START INFORMATION SHOWN
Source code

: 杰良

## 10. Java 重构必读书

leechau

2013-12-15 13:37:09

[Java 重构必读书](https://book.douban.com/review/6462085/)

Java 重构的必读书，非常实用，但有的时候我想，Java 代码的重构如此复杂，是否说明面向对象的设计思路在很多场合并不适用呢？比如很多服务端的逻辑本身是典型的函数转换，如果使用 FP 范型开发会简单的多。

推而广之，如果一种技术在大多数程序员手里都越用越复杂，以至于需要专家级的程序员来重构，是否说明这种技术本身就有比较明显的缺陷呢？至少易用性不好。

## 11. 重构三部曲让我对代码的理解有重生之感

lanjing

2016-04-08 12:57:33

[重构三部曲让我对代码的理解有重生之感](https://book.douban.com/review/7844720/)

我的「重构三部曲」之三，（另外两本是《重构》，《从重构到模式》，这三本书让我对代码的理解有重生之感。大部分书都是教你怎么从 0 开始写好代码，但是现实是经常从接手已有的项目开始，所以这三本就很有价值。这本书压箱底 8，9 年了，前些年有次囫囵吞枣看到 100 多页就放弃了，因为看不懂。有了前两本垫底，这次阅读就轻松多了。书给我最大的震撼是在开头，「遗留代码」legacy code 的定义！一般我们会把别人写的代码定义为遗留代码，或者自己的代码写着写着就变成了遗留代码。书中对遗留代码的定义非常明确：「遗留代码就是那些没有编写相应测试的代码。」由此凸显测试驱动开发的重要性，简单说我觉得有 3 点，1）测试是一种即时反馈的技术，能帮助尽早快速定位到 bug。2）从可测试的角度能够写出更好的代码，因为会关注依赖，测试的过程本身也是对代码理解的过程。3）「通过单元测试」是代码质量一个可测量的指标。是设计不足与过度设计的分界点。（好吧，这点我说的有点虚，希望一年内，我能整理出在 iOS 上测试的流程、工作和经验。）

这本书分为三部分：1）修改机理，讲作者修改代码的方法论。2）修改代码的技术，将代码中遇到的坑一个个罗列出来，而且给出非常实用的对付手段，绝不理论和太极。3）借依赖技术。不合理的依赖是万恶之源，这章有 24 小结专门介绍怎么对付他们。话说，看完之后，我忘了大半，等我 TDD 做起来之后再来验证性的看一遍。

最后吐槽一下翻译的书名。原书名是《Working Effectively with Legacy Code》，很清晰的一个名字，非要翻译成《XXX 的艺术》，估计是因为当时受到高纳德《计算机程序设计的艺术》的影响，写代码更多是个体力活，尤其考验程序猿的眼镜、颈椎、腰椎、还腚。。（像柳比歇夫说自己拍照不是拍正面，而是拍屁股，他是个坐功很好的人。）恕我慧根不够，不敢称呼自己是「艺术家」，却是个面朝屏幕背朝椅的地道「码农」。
END INFORMATION SHOWN
*REQUIREMENT*. Each record must be copied out exactly and in full.

*ANSWER*.
Source code

: 杰良

## 10. Java 重构必读书

leechau

2013-12-15 13:37:09

[Java 重构必读书](https://book.douban.com/review/6462085/)

Java 重构的必读书，非常实用，但有的时候我想，Java 代码的重构如此复杂，是否说明面向对象的设计思路在很多场合并不适用呢？比如很多服务端的逻辑本身是典型的函数转换，如果使用 FP 范型开发会简单的多。

推而广之，如果一种技术在大多数程序员手里都越用越复杂，以至于需要专家级的程序员来重构，是否说明这种技术本身就有比较明显的缺陷呢？至少易用性不好。

## 11. 重构三部曲让我对代码的理解有重生之感

lanjing

2016-04-08 12:57:33

[重构三部曲让我对代码的理解有重生之感](https://book.douban.com/review/7844720/)

我的「重构三部曲」之三，（另外两本是《重构》，《从重构到模式》，这三本书让我对代码的理解有重生之感。大部分书都是教你怎么从 0 开始写好代码，但是现实是经常从接手已有的项目开始，所以这三本就很有价值。这本书压箱底 8，9 年了，前些年有次囫囵吞枣看到 100 多页就放弃了，因为看不懂。有了前两本垫底，这次阅读就轻松多了。书给我最大的震撼是在开头，「遗留代码」legacy code 的定义！一般我们会把别人写的代码定义为遗留代码，或者自己的代码写着写着就变成了遗留代码。书中对遗留代码的定义非常明确：「遗留代码就是那些没有编写相应测试的代码。」由此凸显测试驱动开发的重要性，简单说我觉得有 3 点，1）测试是一种即时反馈的技术，能帮助尽早快速定位到 bug。2）从可测试的角度能够写出更好的代码，因为会关注依赖，测试的过程本身也是对代码理解的过程。3）「通过单元测试」是代码质量一个可测量的指标。是设计不足与过度设计的分界点。（好吧，这点我说的有点虚，希望一年内，我能整理出在 iOS 上测试的流程、工作和经验。）

这本书分为三部分：1）修改机理，讲作者修改代码的方法论。2）修改代码的技术，将代码中遇到的坑一个个罗列出来，而且给出非常实用的对付手段，绝不理论和太极。3）借依赖技术。不合理的依赖是万恶之源，这章有 24 小结专门介绍怎么对付他们。话说，看完之后，我忘了大半，等我 TDD 做起来之后再来验证性的看一遍。

最后吐槽一下翻译的书名。原书名是《Working Effectively with Legacy Code》，很清晰的一个名字，非要翻译成《XXX 的艺术》，估计是因为当时受到高纳德《计算机程序设计的艺术》的影响，写代码更多是个体力活，尤其考验程序猿的眼镜、颈椎、腰椎、还腚。。（像柳比歇夫说自己拍照不是拍正面，而是拍屁股，他是个坐功很好的人。）恕我慧根不够，不敢称呼自己是「艺术家」，却是个面朝屏幕背朝椅的地道「码农」。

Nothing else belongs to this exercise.